> _Your assignment_
Write out, without any change, the lines in the material below that run from the line with "34: (923, 174, 38.28)" through the line with "49: (905, 560, 19.72)", both included.

> _Exercise input_
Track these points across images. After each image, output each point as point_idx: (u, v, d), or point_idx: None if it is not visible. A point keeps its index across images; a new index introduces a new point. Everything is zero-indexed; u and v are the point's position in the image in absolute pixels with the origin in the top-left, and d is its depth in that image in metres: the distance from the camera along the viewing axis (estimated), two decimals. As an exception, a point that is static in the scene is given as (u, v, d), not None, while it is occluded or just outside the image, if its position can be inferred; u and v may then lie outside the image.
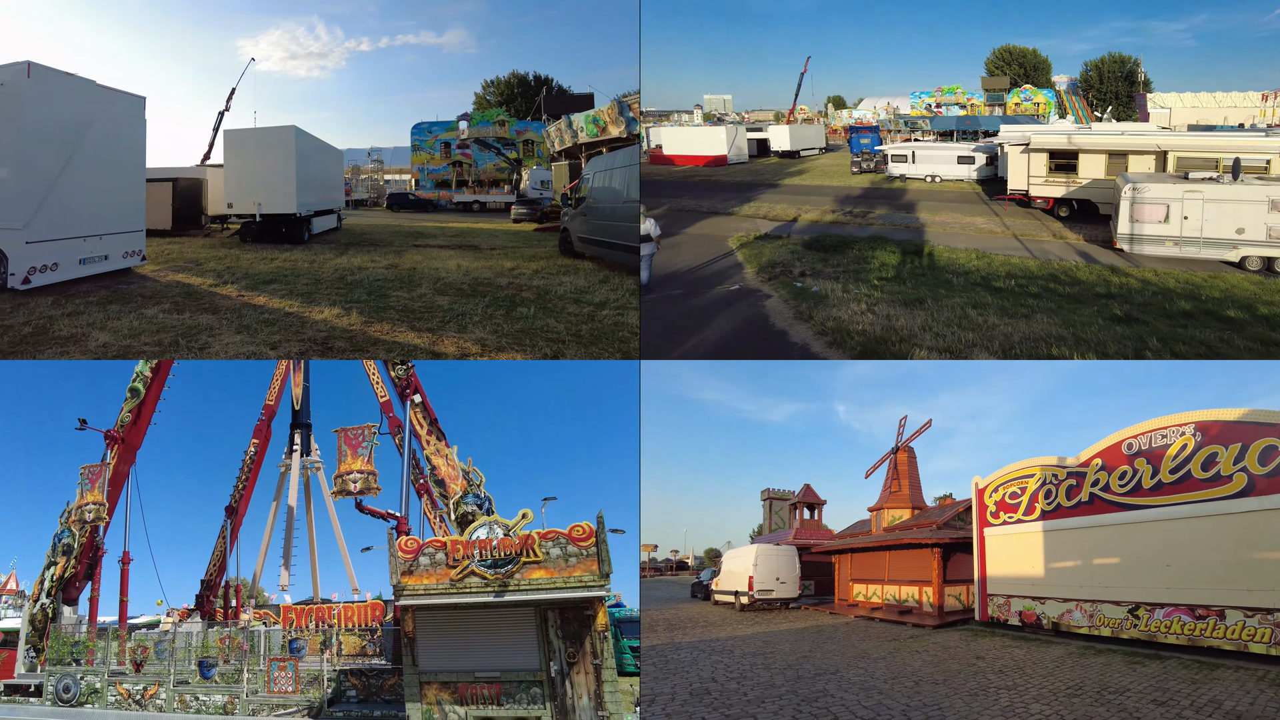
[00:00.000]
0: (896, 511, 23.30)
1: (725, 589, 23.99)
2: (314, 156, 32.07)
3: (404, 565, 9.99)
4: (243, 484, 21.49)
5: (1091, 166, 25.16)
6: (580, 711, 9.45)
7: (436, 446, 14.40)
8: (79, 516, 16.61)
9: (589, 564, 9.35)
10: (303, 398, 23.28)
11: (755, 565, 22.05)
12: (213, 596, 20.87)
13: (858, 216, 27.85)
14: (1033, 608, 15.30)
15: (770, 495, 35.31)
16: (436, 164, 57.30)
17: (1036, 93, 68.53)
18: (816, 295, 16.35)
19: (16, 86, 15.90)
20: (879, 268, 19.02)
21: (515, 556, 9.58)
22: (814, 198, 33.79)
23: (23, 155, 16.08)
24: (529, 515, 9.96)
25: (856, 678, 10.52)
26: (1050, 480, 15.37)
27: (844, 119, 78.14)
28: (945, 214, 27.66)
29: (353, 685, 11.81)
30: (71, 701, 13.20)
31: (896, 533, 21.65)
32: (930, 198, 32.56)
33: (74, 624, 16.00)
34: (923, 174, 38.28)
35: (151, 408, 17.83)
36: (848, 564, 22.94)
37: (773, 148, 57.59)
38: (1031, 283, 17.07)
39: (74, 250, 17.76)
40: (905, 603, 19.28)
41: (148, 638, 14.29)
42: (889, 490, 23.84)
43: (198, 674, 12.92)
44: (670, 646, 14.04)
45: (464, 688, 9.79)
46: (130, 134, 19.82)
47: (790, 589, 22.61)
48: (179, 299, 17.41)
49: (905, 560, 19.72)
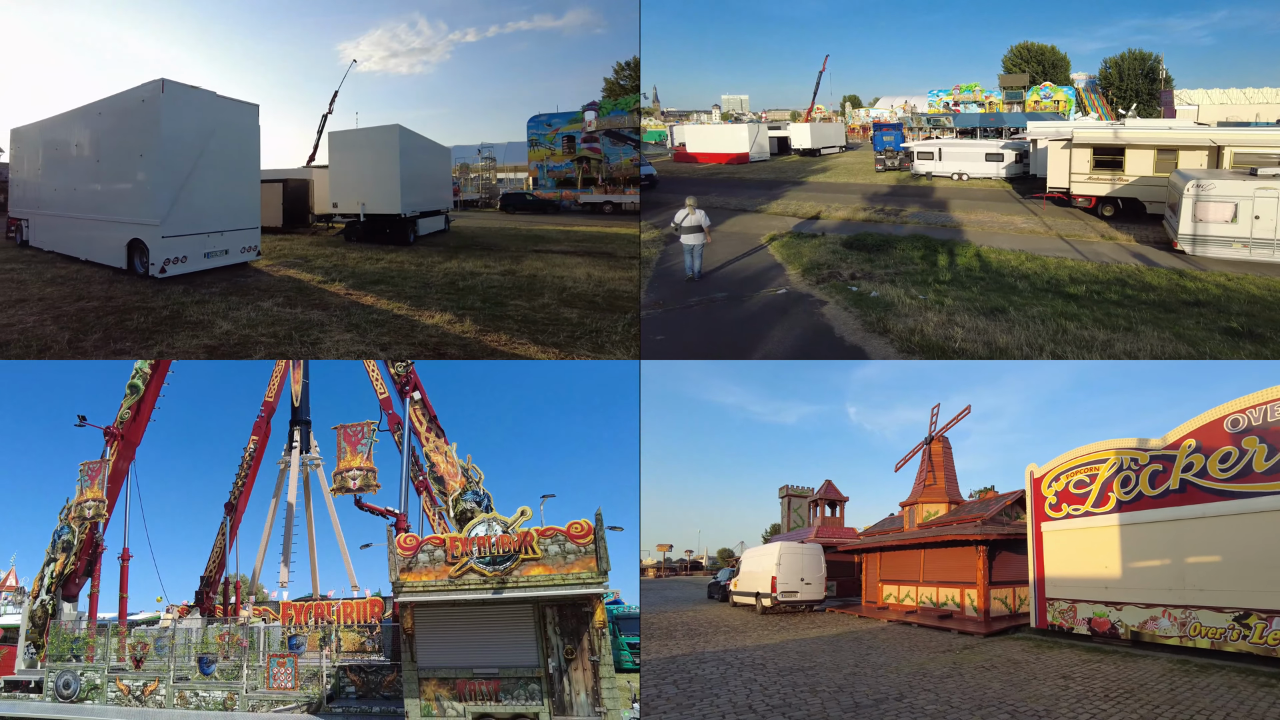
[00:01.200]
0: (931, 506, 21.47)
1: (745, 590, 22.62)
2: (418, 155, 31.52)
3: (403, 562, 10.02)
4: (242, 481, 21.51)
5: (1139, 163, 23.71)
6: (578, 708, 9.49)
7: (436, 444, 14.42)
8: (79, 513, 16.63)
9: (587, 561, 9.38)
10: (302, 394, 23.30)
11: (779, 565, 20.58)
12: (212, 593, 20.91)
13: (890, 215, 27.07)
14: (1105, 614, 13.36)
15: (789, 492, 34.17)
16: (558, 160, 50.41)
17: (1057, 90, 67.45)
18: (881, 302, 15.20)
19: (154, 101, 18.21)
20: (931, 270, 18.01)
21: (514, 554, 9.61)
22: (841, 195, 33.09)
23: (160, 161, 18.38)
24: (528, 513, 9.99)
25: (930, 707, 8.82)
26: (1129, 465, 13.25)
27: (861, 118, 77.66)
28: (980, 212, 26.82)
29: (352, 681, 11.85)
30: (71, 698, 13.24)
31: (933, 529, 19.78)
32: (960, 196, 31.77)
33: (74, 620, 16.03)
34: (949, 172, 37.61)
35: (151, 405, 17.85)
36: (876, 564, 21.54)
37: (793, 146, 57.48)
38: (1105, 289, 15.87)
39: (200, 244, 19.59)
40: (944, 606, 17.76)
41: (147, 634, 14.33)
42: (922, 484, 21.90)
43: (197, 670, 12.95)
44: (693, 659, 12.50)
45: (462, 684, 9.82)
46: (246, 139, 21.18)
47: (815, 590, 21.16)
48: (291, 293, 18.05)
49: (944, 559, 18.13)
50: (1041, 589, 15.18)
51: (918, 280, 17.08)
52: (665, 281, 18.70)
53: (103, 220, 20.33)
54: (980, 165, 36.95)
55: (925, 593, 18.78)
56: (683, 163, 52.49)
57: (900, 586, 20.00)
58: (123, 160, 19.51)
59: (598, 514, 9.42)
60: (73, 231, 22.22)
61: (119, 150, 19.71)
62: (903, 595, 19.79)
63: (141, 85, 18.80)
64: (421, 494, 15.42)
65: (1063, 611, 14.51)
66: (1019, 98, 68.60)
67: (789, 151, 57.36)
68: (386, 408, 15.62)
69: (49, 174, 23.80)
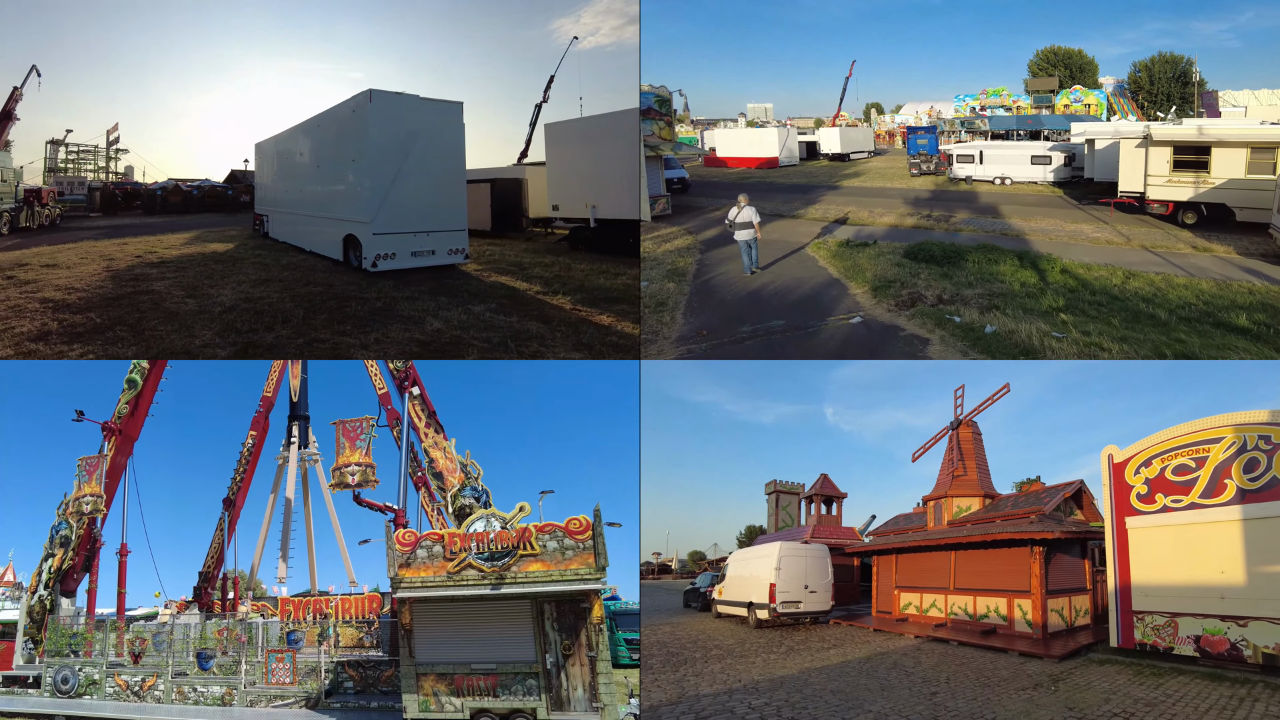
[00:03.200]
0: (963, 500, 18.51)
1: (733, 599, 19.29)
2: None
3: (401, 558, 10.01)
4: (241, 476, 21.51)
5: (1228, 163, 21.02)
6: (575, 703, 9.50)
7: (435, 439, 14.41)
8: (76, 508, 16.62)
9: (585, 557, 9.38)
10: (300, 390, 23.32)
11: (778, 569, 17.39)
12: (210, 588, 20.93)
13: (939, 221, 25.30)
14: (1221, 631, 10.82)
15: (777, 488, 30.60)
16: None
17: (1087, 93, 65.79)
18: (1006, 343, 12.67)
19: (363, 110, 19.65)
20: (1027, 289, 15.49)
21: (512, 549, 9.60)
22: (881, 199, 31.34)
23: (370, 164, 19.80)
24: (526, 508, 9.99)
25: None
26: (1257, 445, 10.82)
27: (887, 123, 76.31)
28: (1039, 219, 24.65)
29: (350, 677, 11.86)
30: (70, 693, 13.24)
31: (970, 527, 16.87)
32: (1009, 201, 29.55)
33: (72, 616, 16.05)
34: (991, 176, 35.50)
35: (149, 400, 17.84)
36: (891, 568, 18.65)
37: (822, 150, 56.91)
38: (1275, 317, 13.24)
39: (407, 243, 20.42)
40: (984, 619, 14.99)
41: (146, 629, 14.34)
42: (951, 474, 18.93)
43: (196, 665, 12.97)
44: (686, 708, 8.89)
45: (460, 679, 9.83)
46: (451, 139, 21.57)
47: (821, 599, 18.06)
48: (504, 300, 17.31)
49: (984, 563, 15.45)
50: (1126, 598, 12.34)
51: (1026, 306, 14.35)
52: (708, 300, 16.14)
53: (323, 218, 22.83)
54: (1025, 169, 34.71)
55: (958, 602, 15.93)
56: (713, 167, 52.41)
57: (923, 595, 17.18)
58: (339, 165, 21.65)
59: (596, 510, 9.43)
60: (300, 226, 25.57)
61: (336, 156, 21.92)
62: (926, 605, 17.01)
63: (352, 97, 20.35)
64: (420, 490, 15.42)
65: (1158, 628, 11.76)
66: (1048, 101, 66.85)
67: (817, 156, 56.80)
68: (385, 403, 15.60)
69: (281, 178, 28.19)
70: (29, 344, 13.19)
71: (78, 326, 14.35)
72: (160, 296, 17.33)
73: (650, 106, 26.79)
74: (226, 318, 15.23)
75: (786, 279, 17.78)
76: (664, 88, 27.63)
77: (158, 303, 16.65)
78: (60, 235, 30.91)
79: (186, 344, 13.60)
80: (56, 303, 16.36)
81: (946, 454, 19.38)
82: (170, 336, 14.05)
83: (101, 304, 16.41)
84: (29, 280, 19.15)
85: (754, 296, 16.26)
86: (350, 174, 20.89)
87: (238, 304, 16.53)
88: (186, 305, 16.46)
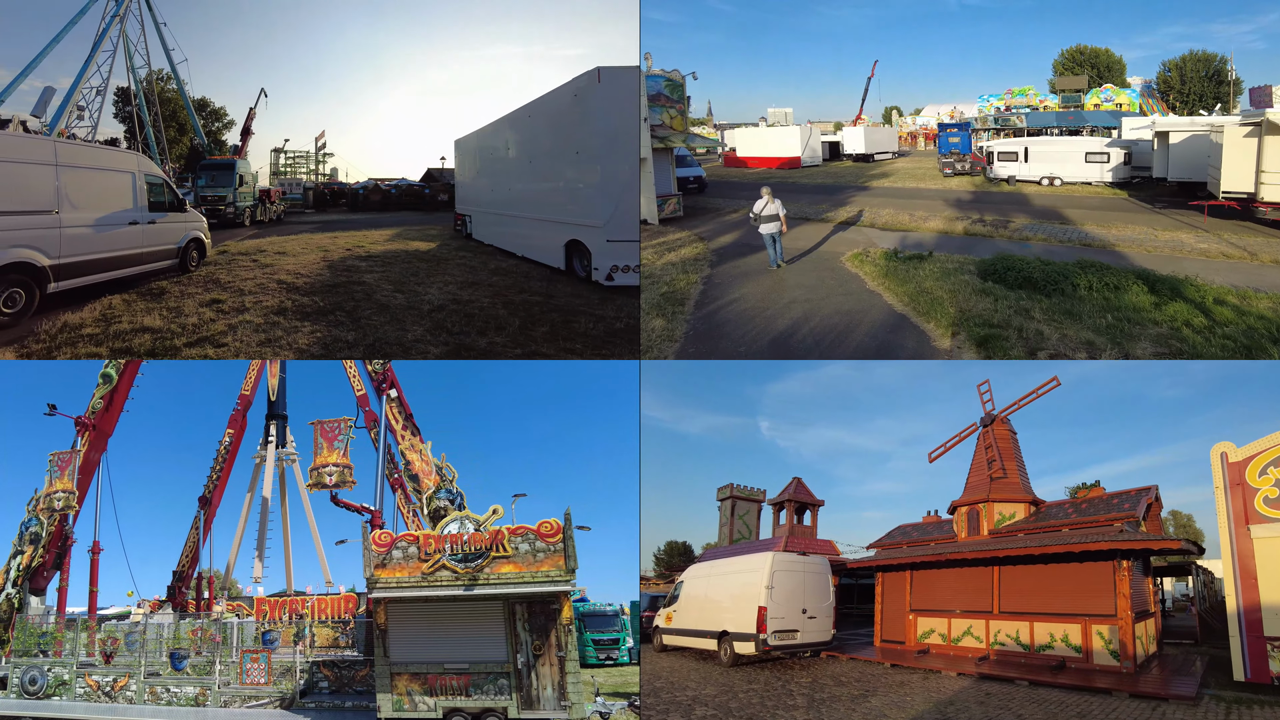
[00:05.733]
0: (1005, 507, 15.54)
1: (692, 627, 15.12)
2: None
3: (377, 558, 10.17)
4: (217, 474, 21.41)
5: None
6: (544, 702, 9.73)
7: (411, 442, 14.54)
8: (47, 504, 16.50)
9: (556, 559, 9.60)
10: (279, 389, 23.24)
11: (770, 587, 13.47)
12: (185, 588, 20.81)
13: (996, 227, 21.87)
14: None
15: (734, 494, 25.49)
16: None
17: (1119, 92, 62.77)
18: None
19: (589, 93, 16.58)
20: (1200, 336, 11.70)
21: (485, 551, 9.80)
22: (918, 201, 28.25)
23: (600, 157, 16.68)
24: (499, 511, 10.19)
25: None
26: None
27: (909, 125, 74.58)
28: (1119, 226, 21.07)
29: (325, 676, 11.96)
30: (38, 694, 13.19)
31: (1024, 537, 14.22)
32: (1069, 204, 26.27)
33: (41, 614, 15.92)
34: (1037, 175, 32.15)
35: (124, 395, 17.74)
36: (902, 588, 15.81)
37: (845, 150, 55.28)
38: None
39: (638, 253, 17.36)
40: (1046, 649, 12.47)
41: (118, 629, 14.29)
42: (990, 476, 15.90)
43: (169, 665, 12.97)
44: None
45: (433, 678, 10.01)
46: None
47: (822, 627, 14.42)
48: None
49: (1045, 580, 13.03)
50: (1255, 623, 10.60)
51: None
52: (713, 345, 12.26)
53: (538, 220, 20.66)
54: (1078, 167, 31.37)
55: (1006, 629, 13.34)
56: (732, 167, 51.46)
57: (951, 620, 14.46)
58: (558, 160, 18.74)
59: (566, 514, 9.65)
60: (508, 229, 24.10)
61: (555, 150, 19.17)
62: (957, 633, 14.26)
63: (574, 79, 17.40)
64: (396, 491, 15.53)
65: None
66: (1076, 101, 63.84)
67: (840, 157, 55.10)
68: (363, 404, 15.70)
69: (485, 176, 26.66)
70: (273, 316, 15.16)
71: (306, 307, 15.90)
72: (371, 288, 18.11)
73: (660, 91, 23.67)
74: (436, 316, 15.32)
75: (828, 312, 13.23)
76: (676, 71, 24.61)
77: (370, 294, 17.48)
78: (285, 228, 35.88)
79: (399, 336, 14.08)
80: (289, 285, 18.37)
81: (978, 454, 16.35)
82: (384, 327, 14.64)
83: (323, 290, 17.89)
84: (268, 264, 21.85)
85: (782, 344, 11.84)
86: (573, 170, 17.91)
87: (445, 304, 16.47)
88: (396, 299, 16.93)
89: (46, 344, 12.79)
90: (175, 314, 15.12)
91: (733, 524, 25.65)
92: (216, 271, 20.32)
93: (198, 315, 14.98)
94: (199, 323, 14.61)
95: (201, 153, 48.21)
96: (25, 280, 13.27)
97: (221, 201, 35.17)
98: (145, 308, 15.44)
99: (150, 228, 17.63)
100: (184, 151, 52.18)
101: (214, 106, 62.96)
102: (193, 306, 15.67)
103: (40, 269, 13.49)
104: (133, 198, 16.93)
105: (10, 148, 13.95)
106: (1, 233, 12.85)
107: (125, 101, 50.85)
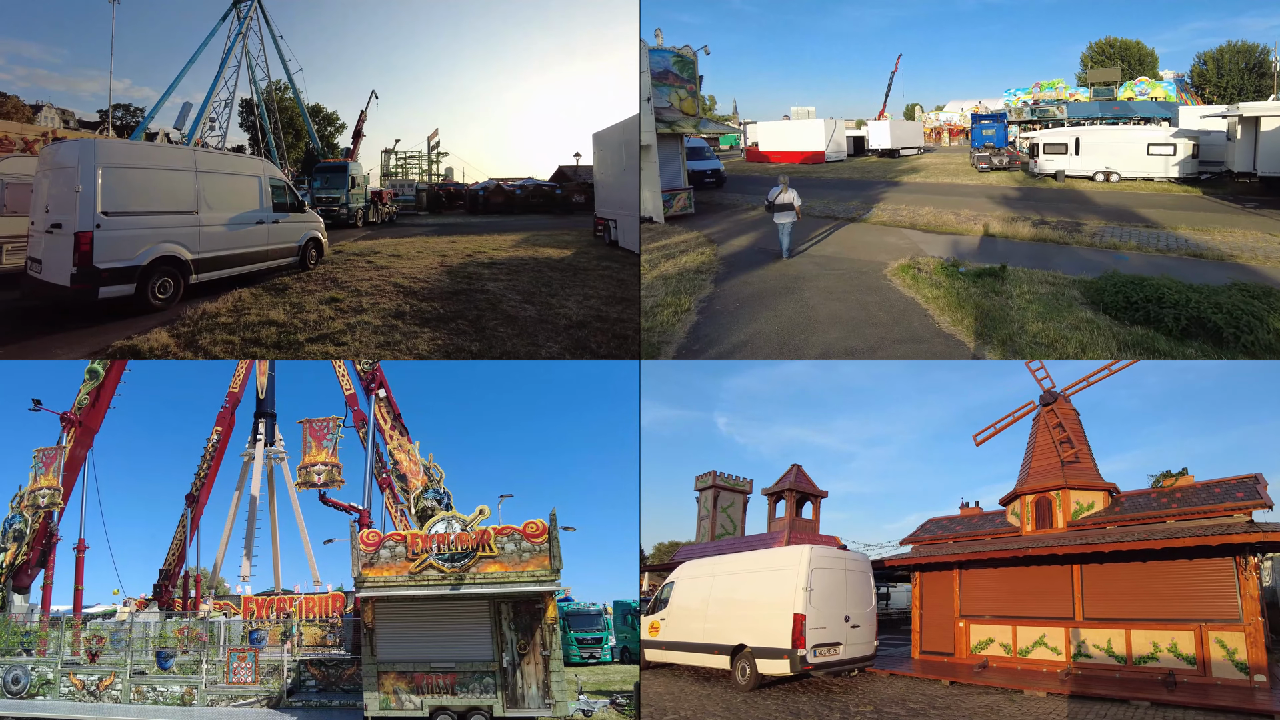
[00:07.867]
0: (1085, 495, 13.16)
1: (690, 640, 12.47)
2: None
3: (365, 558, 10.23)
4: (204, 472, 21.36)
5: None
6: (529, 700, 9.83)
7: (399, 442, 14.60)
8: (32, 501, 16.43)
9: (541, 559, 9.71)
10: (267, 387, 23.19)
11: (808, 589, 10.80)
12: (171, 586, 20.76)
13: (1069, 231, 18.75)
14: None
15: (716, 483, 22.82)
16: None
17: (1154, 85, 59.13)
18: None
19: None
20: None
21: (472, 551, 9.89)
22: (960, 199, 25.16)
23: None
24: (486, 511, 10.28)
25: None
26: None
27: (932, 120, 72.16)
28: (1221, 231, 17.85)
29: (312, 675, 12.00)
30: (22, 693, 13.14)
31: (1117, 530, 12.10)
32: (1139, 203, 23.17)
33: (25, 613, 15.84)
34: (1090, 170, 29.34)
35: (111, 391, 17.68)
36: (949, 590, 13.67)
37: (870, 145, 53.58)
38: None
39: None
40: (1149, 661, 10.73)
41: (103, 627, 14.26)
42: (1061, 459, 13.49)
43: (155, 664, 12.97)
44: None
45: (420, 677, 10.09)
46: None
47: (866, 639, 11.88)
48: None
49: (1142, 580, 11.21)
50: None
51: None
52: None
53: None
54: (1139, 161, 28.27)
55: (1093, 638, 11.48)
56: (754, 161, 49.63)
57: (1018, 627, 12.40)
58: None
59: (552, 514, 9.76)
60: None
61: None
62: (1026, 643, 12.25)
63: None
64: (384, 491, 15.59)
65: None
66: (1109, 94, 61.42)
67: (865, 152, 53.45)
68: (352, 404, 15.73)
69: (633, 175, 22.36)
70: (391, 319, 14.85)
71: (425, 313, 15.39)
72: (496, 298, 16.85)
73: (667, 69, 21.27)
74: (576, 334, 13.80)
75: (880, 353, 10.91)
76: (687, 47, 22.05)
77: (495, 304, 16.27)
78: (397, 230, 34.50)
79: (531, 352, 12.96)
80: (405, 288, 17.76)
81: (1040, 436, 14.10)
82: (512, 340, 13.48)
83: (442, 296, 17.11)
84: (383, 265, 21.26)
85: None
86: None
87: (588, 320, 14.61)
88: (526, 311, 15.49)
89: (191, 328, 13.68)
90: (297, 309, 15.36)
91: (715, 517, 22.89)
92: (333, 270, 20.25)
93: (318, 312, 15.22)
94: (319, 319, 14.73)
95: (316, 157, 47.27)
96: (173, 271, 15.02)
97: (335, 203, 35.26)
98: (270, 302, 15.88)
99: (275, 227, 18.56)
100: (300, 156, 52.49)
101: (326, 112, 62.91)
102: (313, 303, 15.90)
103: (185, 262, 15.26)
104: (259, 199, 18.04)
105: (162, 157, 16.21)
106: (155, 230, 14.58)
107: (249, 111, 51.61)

> _Task answer_
34: (923, 174, 38.28)
35: (151, 408, 17.83)
36: (848, 564, 22.94)
37: (773, 148, 57.59)
38: (1031, 283, 17.07)
39: (74, 250, 17.76)
40: (905, 603, 19.28)
41: (148, 638, 14.29)
42: (889, 490, 23.84)
43: (198, 674, 12.92)
44: (670, 646, 14.04)
45: (464, 688, 9.79)
46: (130, 134, 19.82)
47: (790, 589, 22.61)
48: (179, 299, 17.41)
49: (905, 560, 19.72)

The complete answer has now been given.